Records provided Start Marker

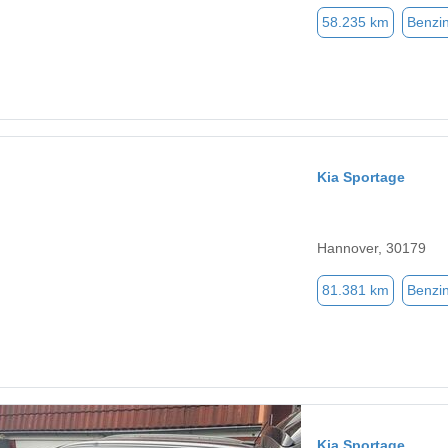
58.235 km
Benzi
Kia Sportage
Hannover, 30179
81.381 km
Benzi
Kia Sportage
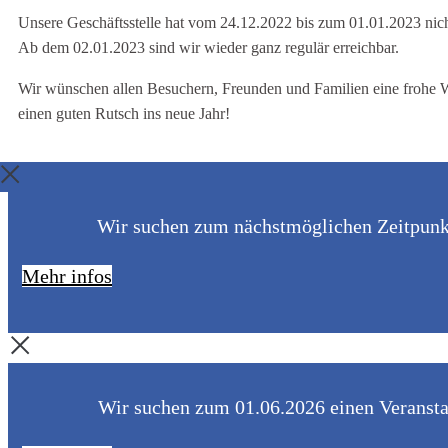
Unsere Geschäftsstelle hat vom 24.12.2022 bis zum 01.01.2023 nich
Ab dem 02.01.2023 sind wir wieder ganz regulär erreichbar.
Wir wünschen allen Besuchern, Freunden und Familien eine frohe 
einen guten Rutsch ins neue Jahr!
Wir suchen zum nächstmöglichen Zeitpunkt 
Mehr infos
Wir suchen zum 01.06.2026 einen Veranstal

Records provided End Marker

> **Task prompt**
Return the text lines from all the rows above character for character, without the pictures.

> **Exercise result**
58.235 km
Benzi
Kia Sportage
Hannover, 30179
81.381 km
Benzi
Kia Sportage
Unsere Geschäftsstelle hat vom 24.12.2022 bis zum 01.01.2023 nich
Ab dem 02.01.2023 sind wir wieder ganz regulär erreichbar.
Wir wünschen allen Besuchern, Freunden und Familien eine frohe 
einen guten Rutsch ins neue Jahr!
Wir suchen zum nächstmöglichen Zeitpunkt 
Mehr infos
Wir suchen zum 01.06.2026 einen Veranstal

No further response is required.